LITR 5738: Literature of Space & Exploration


Sample Student Research Review 2004

 Kimberly Dru Keyes
8 March 2004
 

Research Review: “Against Travel Writing”

By Robyn Davidson

 Davidson, Robyn.  “Against Travel Writing.” Granta 72 (Winter 2000), 247-54.

Overview:  Robyn Davidson cleverly initiates the reader into the genre of “the literature of restlessness” or as it is more commonly known, travel writing.  She expertly addresses the following question:  “What is travel writing, and who gets to say so?” While answering this question, Davidson addresses genre, gender, and tourism and their effect on travel writing.

Main Points of Interest:

  1. Davidson believes that the genre of travel writing has been compromised by the fact that there is “no such thing as a disinterested observer,” and the idea that “there is no such thing as a community isolated, spatially or temporally.”
  1. Furthermore, travel writing has become not the essence of one’s travel experiences but the marketable journey that accommodates a “longing for the exotic, in an increasingly homogenized, commercialized and trivialized world.”
  1. Away from the “predictable destinations,” travel literature encompasses a great deal of writing that would not normally be classified as such.  (i.e. “slaves, soldiers, and the victims of war”)  Although one may not readily accept this literature as “travel literature,” these journeys certainly do fit the acceptable definition:  “non-fiction works in which the author moves from point a to point b and tells us something about it.”
  1. The value of the “literature of restlessness” is sociological as well as literary.
  1. The great age of travel literature occurred during the years of Western imperialism (up to 1914). 
  1. Today, travel writing blurs the distinction between “fiction and fact.”  The writer is so interested in entertaining the reader that he sometimes wanders from fact into fiction.  Basically, “Nothing happening out there in travel land?  Make it up!  What could be more postmodern?”
  1. There are several reasons for the decay of travel writing.  The “pre-1914 mind” is a “species lost to time.”  And, Cherry-Garrard’s chronicle of the Scott expedition marks the beginning of the end of the heroic ideal and the classic travel book.
  1. Davidson feels that there is a sort of resurgence for travel books that “create the illusion that there is still an uncontaminated Elsewhere to discover, a place located, indeed, somewhere between ‘fiction and fact.’”
  1. Women vs.
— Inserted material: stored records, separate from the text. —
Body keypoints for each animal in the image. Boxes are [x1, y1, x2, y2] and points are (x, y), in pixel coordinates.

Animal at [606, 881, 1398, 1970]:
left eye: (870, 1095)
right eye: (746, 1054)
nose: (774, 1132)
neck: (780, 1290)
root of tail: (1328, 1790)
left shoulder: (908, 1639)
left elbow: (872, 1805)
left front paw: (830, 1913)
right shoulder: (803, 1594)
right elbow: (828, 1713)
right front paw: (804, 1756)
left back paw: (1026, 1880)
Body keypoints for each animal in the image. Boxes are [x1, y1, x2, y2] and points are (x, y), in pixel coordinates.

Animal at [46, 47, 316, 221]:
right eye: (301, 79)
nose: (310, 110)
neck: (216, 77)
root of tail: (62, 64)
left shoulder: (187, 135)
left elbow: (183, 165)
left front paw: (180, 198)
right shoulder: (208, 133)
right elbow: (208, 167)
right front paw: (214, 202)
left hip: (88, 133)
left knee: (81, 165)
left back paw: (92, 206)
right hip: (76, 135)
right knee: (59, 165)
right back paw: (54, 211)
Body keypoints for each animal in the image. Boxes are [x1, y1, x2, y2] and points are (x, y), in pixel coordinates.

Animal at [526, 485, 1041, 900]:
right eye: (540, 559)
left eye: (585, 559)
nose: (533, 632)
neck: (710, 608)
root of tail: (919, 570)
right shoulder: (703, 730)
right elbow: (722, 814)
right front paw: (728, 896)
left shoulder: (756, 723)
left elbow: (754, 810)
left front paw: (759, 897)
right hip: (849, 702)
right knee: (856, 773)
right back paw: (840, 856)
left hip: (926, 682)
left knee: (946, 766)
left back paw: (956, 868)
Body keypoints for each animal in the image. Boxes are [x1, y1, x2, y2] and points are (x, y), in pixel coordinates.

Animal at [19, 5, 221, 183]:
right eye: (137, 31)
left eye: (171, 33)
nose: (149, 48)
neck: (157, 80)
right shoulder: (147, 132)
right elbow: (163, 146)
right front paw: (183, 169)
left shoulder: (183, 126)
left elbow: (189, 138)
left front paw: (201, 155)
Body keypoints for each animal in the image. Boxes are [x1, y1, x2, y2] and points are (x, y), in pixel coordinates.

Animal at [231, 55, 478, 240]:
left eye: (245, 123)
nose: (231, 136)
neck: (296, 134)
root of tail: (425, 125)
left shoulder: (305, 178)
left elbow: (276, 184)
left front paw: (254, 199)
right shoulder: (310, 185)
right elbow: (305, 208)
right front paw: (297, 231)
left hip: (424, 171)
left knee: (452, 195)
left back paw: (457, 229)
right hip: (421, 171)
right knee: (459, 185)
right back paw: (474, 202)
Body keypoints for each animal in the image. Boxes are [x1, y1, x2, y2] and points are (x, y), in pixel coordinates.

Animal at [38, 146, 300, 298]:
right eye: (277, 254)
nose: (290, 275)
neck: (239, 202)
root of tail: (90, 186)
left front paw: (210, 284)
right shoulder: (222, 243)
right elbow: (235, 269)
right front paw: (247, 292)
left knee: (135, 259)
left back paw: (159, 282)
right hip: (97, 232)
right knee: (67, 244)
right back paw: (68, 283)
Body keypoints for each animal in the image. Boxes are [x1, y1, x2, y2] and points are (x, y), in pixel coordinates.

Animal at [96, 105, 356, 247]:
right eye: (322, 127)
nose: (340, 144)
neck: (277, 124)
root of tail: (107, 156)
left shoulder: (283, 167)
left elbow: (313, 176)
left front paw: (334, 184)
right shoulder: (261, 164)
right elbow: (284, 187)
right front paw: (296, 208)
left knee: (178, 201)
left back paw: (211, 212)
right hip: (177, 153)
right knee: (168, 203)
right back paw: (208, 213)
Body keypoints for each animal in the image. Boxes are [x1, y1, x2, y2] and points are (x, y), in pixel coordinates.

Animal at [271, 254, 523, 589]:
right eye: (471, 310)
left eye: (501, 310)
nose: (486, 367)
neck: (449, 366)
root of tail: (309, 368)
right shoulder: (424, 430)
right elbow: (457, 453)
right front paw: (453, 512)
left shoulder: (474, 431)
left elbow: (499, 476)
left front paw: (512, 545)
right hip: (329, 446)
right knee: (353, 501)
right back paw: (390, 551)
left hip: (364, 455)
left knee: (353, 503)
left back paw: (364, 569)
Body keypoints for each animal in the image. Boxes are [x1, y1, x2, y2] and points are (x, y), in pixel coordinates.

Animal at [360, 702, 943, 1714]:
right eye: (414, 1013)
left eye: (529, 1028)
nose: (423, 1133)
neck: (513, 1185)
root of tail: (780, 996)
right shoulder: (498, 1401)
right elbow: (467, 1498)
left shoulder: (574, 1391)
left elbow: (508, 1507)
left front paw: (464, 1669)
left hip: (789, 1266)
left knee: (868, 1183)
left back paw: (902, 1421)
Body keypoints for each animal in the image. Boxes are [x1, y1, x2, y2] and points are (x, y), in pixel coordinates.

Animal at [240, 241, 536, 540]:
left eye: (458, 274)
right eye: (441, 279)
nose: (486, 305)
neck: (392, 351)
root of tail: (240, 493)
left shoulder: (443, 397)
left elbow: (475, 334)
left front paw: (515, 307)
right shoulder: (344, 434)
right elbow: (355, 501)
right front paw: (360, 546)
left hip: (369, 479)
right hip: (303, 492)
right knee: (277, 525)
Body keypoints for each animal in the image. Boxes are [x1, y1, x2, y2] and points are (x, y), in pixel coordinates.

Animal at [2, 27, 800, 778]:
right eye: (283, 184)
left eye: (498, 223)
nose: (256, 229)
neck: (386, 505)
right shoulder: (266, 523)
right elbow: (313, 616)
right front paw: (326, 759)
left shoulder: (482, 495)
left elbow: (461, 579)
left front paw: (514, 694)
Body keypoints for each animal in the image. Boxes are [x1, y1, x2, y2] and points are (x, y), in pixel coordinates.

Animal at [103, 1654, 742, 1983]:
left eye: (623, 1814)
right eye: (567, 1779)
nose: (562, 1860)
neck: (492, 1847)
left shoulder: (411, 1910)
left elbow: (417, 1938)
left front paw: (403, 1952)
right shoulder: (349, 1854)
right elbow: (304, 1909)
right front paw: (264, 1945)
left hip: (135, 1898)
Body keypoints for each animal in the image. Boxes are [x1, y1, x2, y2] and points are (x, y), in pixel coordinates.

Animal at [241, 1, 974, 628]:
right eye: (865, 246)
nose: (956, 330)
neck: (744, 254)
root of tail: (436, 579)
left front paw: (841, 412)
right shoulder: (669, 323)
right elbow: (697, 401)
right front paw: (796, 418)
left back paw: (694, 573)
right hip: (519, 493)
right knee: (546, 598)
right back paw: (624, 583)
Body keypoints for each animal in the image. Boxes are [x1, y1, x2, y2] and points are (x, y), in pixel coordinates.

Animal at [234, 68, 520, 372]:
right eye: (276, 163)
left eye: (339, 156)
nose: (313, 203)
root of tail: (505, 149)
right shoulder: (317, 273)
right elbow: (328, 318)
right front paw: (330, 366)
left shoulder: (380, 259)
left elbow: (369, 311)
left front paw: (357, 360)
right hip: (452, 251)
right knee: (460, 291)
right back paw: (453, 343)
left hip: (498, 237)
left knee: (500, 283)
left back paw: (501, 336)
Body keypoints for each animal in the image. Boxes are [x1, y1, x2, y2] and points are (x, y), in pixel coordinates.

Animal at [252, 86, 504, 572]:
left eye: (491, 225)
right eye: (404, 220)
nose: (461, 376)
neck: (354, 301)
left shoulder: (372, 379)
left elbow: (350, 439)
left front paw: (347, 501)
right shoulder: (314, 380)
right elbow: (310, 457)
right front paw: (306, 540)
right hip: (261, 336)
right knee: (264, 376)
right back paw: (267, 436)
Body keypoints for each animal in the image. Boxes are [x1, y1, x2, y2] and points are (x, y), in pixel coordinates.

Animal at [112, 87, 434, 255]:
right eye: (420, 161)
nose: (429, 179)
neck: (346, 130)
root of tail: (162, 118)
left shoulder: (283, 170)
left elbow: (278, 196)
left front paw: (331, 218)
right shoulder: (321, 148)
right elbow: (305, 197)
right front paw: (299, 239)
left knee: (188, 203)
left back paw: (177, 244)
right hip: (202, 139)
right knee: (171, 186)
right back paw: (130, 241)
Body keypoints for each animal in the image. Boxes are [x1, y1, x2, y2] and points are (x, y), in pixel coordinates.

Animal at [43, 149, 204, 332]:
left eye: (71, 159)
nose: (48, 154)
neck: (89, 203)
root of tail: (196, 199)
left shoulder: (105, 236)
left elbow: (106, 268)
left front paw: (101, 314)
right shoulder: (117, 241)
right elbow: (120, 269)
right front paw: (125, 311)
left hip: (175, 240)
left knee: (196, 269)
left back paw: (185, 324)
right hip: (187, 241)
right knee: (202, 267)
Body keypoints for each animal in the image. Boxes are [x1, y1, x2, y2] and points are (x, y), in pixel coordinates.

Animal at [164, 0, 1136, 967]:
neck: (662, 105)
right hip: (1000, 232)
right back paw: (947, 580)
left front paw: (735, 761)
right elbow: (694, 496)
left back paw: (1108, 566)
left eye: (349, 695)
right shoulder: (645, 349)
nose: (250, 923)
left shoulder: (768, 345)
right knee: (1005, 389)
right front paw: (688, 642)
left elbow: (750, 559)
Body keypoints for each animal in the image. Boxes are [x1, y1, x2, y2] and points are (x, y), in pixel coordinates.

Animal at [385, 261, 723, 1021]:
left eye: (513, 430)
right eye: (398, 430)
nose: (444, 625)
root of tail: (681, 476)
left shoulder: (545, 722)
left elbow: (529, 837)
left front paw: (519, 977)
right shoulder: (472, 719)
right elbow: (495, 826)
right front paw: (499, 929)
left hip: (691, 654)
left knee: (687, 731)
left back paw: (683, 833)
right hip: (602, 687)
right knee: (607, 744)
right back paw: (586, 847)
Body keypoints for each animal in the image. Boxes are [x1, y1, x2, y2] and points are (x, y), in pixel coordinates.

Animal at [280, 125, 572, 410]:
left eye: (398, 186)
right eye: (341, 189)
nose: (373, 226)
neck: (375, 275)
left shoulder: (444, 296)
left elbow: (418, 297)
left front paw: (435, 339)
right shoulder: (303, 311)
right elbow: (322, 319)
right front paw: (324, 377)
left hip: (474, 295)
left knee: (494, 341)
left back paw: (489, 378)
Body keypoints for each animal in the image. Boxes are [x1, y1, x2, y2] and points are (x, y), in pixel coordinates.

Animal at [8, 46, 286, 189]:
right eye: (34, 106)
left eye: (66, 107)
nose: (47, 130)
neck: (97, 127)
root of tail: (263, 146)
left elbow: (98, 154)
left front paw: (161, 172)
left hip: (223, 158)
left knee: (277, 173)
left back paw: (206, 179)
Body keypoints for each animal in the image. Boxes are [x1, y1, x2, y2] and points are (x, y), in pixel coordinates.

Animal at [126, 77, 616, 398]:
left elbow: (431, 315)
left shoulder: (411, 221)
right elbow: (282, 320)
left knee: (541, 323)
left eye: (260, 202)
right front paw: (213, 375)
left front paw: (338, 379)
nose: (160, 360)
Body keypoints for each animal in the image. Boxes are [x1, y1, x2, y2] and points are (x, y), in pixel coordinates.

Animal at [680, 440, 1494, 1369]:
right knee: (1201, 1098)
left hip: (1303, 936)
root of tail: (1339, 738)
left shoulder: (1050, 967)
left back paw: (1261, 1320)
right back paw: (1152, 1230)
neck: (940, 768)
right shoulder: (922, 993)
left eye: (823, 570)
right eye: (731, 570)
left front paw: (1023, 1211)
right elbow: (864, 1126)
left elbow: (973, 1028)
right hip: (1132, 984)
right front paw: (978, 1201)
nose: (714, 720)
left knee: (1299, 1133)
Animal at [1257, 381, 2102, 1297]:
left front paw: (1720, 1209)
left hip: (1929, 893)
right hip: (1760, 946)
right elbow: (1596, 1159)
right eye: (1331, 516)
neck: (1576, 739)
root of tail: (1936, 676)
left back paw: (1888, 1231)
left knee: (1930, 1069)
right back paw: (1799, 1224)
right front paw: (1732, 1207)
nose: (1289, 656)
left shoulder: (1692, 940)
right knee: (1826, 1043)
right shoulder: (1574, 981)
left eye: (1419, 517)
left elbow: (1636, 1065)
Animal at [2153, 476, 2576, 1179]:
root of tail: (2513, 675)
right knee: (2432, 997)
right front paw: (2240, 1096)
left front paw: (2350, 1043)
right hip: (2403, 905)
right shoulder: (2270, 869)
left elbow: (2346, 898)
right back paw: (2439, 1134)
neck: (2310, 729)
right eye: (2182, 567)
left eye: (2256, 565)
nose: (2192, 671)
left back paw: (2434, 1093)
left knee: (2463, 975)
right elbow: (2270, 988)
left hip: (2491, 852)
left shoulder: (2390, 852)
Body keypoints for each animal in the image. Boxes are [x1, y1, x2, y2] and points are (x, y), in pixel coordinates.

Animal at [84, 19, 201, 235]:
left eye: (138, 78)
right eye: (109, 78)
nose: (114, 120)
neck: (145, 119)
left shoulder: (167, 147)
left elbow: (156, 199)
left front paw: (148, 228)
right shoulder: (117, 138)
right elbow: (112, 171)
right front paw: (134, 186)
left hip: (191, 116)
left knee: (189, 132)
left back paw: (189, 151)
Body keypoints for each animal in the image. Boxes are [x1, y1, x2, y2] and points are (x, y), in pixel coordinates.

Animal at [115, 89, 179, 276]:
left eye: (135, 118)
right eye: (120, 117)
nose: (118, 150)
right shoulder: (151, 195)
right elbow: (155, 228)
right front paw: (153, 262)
Men – Is women’s travel writing the same as men’s?  The author believes that gender is only ONE factor in the writer’s perception and the outcome of the piece.
  1. Travel literature will always encourage one’s “desire to escape the real world rather than apprehend it better.”

 

Questions:

1.     How does Davidson’s Tracks conform to her definition of travel writing?  Also, is it possible that her narrative is fictionalized at any point? 

 

2.     Considering Davidson’s frustration with the fact that travel writing often seems to migrate between fact and fiction, do you believe there can ever be “real” travel writing or will it always blur the boundaries of fact and fiction?

 

3.     Do you agree or disagree with Davidson’s categorization of travel writing as embracing literature of slaves, soldiers, and other works that would not normally be classified as such?